London, Mar 13 : Researchers at the Albert Einstein College of Medicine of Yeshiva University have found that the unwanted activation of an important cell-signalling pathway might play a role in two kidney problems that are major causes of end-stage renal disease.
According to researchers, the study opens up a novel approach for treating kidney failure, reports Nature.
The kidney filters waste products from the blood and maintains the body's fluid balance by producing urine. Numerous capillary tufts within the kidney known as glomeruli are responsible to carry out the filtration.
Kidney disease is caused when glomeruli is damaged and can no longer perform its filtering function. The damage may eventually progress to end-stage renal disease, in which patients need dialysis or a kidney transplant.
For the study, the research team, led by by Dr. Katalin Susztak, an assistant professor of medicine (nephrology) at Einstein, focused on cells known as podocytes that line the glomeruli.
Because dysfunction of podocytes cells is important in progressive kidney disease, and a cell-signaling pathway called Notch is crucial in podocyte development, the researchers reasoned that aberrant Notch signaling might play a role in causing kidney disease.
The Notch signaling pathway plays a crucial role in embryonic development of humans and most other multicellular organisms.
It tells some cells to proliferate and others to undergo programmed cell death as it profoundly affects the way tissues are organized.
The researchers' observation during the study offers strong evidence that aberrant Notch signaling plays a role in diabetic nephropathy (DNP) and focal segmental glomerulosclerosis (FSGS)- the major culprits of end-stage renal disease.
In the study, when researchers compared biopsy samples from healthy kidneys and kidneys from people with DNP and FSGS, they found that the Notch pathway was active in diseased but not in healthy kidneys.
Susztak and colleagues bred a strain of mice in which they could specifically activate the Notch pathway within podocytes.

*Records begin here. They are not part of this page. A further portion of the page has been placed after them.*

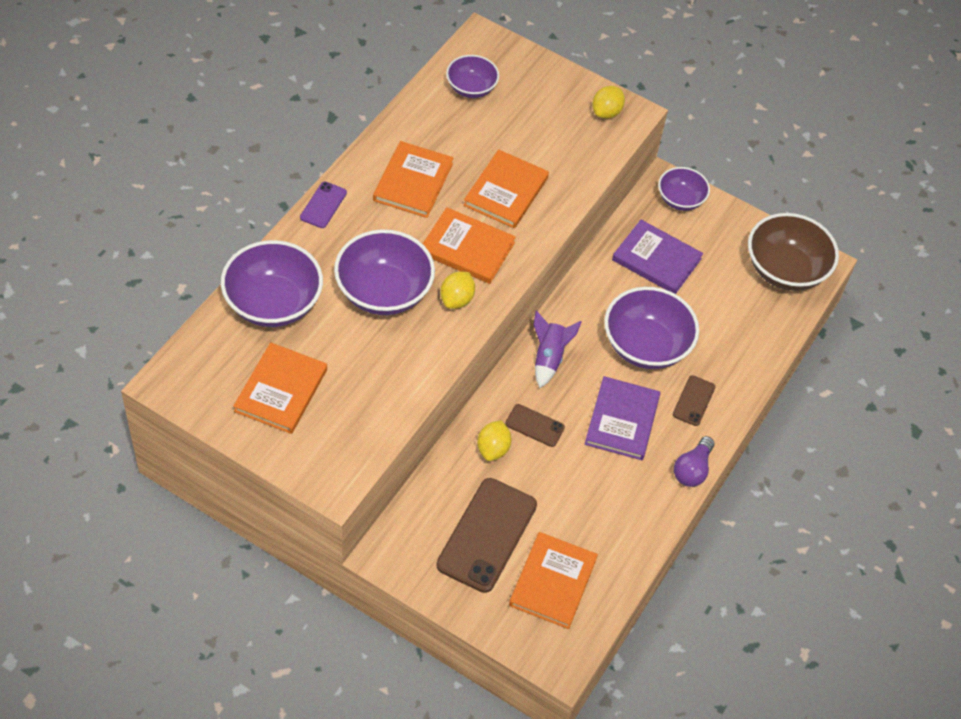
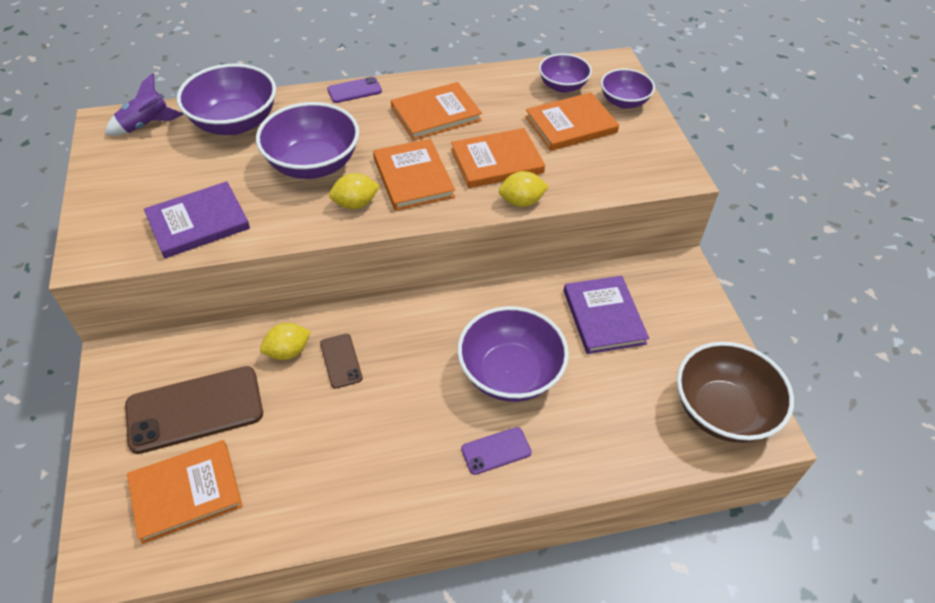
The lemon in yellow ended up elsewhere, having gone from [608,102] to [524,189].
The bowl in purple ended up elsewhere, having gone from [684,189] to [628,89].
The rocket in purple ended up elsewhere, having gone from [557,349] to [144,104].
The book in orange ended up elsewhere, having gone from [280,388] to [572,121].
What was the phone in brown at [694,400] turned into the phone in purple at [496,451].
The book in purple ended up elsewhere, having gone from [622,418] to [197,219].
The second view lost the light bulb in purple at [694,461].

The results showed that the podocytes in these mice underwent programmed cell death, and the mice themselves died from end-stage renal failure.
The researchers also found that after they induced glomerular disease in mice by injecting them with a toxic chemical, they were able to protect the rats from developing kidney disease by injecting them with a gamma secretase inhibitor, one of a class of compounds known to 'shut off' the Notch pathway.
Susztak and colleagues noted that gamma secretase inhibitors, similarly the one that protected the mice from kidney disease, are already in clinical trials for treating diseases including Alzheimer's and leukemia.
According to researchers, the findings "provide some hope that researchers in the field of kidney disease can reverse the grim record of the last 20 years - during which no new therapeutic agent has been successfully implemented" for treating end-stage kidney disease.
The study is published in the March issue of Nature Medicine.